WASHINGTON — It’s not the cost of diapers or even future college tuition that’s rattling Amber Sparks.
“We basically had to remake our entire budget around day care,” said Sparks, 37, whose 3-month-old daughter began attending child care this month when Sparks returned to work for a labor union in Washington. “We’ll eat out a lot less and have a lot less discretionary spending. We live in an apartment building, and I don’t think there’s any way we’d be able to afford a home and pay for day care and pay for student loans.”
With the job market improving and the millennial generation born after 1980 reaching its prime child-bearing years, demand for day care probably will continue to outstrip supply, driving costs up faster than overall inflation.
That could have wide-ranging economic repercussions, including limiting consumers’ ability to spend on other goods and services and, in the extreme, preventing some parents from joining the workforce.
About 29 percent of births last year were to 25- to 29- year-old mothers, according to National Center for Health Statistics data released in June. The figures also showed the fertility rate, or the total number of births per 1,000 women ages 15 to 44 years, increased for the first time since 2007.
Child-care providers are finding it difficult to keep up as scant public funding and more expensive food and rent propel costs. That crimps their ability to hire staffers, with payrolls in the industry rising 3.7 percent since the start of the expansion in June 2009, compared with an 8.5 percent gain for all employers, according to the Bureau of Labor Statistics.
There’s been a growing push for child-care workers to be trained and educated better. The costs associated with those efforts make it tougher for managers to scrape up pay increases for existing workers, said Anna Carter, president of the Chapel Hill, N.C.-based Child Care Services Association.
The mismatch in supply and demand has made child care a “broken market,” said Marcy Whitebook, director and founder of the Center for the Study of Child Care Employment at the University of California.

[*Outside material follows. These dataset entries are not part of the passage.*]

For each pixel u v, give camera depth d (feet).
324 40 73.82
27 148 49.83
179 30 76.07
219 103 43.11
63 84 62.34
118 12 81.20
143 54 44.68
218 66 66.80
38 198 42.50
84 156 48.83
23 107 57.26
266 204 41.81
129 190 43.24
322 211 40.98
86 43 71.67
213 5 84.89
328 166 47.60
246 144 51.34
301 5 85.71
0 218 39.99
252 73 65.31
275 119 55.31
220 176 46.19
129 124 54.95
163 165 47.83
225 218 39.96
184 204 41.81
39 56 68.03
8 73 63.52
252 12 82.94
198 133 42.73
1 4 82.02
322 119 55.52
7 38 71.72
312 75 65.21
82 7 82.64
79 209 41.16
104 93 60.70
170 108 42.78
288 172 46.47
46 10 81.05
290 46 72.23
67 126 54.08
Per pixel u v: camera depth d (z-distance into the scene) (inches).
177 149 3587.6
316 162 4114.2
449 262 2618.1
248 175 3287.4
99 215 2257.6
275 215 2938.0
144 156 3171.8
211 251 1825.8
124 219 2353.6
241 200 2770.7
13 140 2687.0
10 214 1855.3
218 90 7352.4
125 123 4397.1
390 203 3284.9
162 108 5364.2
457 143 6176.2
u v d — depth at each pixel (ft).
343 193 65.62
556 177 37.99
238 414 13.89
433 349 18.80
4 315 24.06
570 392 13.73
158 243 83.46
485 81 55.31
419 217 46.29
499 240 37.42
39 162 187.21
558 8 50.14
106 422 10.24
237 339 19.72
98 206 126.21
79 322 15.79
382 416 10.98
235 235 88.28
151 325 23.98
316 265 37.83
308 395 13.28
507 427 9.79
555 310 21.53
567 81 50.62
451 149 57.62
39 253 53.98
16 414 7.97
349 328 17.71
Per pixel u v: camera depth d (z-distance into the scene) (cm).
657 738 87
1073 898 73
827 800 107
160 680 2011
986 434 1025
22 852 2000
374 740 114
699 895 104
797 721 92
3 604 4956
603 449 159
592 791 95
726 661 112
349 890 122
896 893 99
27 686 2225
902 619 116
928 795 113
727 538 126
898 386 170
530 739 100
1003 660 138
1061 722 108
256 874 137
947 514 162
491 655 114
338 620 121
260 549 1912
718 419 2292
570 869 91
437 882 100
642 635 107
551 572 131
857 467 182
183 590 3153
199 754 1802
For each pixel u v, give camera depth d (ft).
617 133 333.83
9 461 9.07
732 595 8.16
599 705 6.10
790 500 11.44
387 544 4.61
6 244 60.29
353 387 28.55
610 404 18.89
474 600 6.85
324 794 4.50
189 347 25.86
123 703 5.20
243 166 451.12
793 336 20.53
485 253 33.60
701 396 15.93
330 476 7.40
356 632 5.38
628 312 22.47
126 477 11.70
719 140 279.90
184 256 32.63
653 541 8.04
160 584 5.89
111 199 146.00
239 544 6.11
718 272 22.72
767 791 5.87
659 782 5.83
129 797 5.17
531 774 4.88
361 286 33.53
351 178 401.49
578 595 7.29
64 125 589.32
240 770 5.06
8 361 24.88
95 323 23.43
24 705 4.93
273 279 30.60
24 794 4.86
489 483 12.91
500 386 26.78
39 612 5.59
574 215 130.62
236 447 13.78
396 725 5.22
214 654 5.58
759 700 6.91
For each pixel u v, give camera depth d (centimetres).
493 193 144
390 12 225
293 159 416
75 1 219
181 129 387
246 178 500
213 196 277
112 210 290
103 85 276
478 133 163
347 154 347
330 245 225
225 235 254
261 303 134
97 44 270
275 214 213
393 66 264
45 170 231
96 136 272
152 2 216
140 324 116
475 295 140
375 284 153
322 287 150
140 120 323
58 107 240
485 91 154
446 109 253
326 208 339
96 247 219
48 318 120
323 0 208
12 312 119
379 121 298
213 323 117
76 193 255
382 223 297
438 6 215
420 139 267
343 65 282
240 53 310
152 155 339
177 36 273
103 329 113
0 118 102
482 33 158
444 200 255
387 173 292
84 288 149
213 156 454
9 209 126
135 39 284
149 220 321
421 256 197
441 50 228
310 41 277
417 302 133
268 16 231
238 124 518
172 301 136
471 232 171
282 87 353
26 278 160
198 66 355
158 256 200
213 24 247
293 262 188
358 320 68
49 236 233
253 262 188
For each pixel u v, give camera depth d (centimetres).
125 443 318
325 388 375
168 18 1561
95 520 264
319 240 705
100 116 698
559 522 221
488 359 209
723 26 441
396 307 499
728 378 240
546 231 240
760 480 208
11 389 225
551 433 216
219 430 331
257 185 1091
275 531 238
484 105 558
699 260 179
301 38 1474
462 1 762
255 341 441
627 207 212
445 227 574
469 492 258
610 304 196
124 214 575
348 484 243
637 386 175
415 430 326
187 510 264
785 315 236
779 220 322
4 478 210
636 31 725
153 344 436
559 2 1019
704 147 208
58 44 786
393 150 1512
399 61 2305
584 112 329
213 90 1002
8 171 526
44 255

“We now have sort of 21st-century expectations, and we still have, in some ways, a 20th-century system,” where “everybody’s doing everything on a shoestring,” Whitebook said. “It’s probably a safer bet to open up a restaurant than a child-care center.”
Sparks said she and her husband are paying about $2,100 a month for child care.
To keep costs down, more parents are turning to informal arrangements, including asking for help from the army of retiring baby-boomer grandparents — what Herbst calls “stiffing Grandma and Grandpa.” Child care by relatives climbed to about 27 percent of the total in 2011 from 21 percent in 1990. Weekly expenses for that type of care declined by 13 percent over the same period, according to Herbst’s analysis.